Votre travail de préparation autour de ce film a été montré à la villa Médicis dès juillet 2020 dans le cadre de l’exposition des pensionnaires « Dans le tourbillon du tout-monde ! ». Comment présentiez-vous vos recherches ? 

Pour l’exposition à la villa Médicis en juillet, j’ai déployé l’archive qui inspire le film, parce que je n’avais encore rien tourné.

Comme j’étais en train de construire le scénario du film et que celui-ci était inspiré par l’archive documentaire, j’ai commencé à faire un travail de découpage scénique de ce que pourrait devenir le film via l’archive. Dans cette exposition, on peut découvrir un petit montage réalisé à partir des images du casting avec les futurs protagonistes à la villa Médicis. Ce qui était intéressant dans l’idée de scénographier le scénario, c’était aussi de travailler sur la question du décor et de l’objet fiction. Donc on peut également voir le décor d’un abri brûlé, qui ne correspond en rien à celui du film. Mais je voulais présenter cette baraque cramée pour mieux signifier dans l’exposition la scène de l’incendie – en réalité ce n’est pas une baraque qui prend feu mais seulement le lit d’Amadou. C’est un aller retour entre ce qui est de l’ordre de l’archive documentaire et ce qui est de l’ordre de la fiction.

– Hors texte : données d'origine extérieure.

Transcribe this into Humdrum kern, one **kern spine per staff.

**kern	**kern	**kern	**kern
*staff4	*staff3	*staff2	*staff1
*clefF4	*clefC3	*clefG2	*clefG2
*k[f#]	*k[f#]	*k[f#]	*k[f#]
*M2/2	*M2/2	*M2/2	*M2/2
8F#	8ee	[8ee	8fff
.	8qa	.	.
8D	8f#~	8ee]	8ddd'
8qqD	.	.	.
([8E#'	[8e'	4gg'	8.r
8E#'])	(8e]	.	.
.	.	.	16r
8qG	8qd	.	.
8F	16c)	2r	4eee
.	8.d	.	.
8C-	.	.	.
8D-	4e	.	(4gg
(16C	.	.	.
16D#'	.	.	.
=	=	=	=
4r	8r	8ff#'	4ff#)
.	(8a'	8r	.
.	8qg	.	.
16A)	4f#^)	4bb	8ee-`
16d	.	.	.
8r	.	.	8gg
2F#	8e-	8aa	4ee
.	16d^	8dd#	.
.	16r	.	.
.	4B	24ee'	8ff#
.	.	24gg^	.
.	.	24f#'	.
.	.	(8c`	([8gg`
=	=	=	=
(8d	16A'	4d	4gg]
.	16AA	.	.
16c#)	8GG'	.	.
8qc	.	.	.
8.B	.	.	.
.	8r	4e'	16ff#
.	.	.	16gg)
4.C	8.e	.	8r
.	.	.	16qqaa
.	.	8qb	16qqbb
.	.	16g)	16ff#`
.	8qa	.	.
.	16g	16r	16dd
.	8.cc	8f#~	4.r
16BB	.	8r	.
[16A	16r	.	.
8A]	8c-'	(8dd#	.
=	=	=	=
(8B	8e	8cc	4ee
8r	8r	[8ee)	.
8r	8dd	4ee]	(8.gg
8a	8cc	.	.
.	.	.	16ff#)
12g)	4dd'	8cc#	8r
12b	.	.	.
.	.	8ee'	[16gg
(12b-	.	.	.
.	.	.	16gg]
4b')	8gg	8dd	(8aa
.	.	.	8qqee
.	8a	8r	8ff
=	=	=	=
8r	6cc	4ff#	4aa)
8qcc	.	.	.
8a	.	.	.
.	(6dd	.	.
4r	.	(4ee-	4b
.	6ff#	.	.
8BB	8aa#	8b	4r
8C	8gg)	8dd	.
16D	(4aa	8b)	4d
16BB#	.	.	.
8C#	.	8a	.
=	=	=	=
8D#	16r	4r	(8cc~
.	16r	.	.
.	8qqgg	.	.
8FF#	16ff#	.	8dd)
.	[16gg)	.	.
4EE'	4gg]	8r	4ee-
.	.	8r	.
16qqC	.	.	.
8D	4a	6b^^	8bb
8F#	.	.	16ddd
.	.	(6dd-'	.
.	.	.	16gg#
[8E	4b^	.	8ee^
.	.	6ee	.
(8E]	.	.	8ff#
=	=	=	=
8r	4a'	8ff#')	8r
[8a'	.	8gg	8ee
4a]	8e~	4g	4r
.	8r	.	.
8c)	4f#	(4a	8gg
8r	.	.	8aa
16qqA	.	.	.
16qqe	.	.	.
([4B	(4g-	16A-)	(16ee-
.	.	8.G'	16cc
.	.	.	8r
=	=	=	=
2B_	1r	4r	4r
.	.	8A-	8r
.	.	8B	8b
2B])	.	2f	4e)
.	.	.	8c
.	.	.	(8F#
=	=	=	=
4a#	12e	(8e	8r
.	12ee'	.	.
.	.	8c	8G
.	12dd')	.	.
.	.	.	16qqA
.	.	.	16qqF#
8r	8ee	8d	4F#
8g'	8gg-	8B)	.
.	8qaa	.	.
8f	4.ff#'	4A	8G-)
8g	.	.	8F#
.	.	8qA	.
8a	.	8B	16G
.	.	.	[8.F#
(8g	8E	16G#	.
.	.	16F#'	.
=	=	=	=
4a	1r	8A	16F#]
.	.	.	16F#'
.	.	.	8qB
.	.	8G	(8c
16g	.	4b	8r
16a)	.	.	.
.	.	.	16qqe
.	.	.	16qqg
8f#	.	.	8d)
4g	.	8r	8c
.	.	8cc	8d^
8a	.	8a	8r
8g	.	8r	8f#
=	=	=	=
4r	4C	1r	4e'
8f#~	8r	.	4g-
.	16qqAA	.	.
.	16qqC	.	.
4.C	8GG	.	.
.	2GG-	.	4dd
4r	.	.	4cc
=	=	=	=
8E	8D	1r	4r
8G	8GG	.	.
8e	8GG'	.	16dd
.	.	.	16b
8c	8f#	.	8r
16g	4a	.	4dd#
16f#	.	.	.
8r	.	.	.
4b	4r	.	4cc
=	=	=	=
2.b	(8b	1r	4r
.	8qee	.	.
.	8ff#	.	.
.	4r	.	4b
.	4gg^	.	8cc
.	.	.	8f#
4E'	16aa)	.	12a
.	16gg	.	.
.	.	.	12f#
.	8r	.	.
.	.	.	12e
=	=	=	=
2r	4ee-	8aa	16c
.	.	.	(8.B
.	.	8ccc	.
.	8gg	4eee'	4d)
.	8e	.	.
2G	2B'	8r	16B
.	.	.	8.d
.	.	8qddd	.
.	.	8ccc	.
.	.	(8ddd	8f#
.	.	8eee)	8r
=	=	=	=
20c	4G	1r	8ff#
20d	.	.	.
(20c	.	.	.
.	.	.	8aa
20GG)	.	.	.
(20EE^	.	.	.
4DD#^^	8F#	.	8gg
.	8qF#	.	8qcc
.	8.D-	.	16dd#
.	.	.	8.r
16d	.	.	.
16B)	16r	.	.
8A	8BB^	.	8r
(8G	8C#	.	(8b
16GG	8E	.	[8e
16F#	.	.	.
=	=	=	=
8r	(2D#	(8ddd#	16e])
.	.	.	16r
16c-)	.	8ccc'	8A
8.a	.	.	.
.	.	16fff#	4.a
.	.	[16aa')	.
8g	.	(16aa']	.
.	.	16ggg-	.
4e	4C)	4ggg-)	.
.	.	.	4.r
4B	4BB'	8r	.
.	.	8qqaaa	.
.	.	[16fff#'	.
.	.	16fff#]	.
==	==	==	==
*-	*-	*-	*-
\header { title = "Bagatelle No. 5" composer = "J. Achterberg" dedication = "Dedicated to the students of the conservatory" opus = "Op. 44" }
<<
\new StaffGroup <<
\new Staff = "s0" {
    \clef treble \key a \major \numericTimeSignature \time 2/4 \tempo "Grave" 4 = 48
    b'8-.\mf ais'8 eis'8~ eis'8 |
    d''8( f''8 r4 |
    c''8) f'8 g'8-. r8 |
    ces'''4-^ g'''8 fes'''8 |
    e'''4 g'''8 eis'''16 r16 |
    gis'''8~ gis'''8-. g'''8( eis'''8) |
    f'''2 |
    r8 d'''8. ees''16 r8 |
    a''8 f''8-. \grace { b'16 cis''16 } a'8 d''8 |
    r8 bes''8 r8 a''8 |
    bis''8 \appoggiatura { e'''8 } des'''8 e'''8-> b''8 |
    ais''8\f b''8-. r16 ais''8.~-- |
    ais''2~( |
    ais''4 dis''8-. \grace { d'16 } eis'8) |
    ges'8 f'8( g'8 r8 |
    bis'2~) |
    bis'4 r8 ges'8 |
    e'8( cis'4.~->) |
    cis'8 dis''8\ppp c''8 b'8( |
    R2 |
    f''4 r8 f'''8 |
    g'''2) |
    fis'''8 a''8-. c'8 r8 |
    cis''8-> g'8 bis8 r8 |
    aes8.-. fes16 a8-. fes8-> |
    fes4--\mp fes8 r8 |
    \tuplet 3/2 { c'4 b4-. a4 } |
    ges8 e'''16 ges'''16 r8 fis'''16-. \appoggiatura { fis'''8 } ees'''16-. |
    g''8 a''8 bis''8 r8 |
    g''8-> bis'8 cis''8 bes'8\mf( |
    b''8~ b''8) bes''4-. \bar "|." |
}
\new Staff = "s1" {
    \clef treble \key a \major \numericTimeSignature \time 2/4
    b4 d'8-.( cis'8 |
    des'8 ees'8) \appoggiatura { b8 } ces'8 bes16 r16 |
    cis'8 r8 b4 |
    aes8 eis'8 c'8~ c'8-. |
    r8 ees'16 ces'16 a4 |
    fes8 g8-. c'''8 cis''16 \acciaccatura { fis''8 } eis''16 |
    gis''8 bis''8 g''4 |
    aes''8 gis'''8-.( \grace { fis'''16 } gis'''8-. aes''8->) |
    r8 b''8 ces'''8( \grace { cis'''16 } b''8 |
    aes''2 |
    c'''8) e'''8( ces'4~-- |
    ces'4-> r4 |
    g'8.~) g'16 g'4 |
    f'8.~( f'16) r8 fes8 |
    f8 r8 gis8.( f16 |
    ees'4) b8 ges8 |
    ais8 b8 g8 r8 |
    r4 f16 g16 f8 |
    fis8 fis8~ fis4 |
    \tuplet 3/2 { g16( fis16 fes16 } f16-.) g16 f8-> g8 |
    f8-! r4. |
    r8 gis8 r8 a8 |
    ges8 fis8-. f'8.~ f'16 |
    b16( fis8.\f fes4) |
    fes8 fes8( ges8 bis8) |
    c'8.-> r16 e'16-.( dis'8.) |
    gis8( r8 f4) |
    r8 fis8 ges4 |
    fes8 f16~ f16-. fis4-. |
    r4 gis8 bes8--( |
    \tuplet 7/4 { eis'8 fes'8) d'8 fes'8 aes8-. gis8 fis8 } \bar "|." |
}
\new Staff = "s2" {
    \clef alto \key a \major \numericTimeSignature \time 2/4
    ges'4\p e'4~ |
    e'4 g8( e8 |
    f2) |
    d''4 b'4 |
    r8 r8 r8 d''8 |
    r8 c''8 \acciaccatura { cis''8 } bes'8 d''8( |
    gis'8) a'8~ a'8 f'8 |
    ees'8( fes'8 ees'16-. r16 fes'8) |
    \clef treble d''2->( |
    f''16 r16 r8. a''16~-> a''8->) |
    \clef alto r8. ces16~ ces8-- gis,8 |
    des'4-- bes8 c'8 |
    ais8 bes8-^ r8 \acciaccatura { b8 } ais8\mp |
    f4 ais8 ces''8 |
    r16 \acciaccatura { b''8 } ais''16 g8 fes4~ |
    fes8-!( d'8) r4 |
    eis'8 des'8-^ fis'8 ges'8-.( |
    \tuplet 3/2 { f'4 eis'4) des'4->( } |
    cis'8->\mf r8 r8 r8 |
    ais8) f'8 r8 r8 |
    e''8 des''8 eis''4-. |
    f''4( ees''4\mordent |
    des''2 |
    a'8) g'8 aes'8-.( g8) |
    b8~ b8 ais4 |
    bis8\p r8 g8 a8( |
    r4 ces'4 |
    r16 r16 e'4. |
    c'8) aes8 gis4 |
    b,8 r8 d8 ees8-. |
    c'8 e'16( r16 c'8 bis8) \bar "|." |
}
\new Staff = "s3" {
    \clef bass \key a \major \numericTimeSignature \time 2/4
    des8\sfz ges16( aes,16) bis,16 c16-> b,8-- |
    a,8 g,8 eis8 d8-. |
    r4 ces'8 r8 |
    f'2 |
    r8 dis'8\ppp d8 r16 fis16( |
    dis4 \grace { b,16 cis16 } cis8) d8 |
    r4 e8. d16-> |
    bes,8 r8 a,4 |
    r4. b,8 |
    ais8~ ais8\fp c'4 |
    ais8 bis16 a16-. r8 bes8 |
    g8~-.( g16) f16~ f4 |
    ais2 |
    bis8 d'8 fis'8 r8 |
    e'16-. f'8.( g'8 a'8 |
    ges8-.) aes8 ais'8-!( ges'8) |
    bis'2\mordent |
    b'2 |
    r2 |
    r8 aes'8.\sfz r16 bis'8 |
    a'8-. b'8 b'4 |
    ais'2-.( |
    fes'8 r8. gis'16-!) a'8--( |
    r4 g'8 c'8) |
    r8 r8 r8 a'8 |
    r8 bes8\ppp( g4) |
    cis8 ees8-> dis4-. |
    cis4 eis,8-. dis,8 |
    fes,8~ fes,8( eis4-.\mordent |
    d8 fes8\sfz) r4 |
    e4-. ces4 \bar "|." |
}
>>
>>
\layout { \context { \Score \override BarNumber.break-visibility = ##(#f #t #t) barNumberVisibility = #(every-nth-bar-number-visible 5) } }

Ce décor est planté un peu comme un entre-deux. 

À la fin du mois d’octobre, vous allez participer à la manifestation !Viva Villa! à la collection Lambert en Avignon, qui rassemble les productions des pensionnaires de la Villa Kujoyama, de la Casa Velasquez et de la Villa Médicis de la saison 2019-2020. Pensez-vous y présenter votre film ? 

 

Comme le montage du film ne sera jamais prêt fin octobre, je n’en présenterai seulement que quelques extraits. Je ne veux pas projeter 10h de rush non plus. Je dois encore réfléchir à ce que je veux montrer. Je voudrais travailler sur une séquence, en faisant un montage très court de la rencontre à la fête jusqu’à la fin de soirée sur la plage. L’idée c’est de redéployer l’histoire du film dans l’exposition, de recréer une scénographie du scénario du film dans l’espace muséal. Du naufrage jusqu’à une course dans les Alpes, il se passe tous ces moments de rencontres, de travail, de fête, de voyage que j’ai envie de présenter par l’image. Si j’avais une prochaine exposition, dans les quelques années à venir, j’aimerais bien travailler sur cette frontière entre la fiction et le documentaire. C’est intéressant parce qu’une exposition c’est aussi un montage. Mon travail rassemble des réalités de diffusion très différentes, entre le photojournalisme et le cinéma. Ça m’intéresse de rebattre les cartes de tout ça.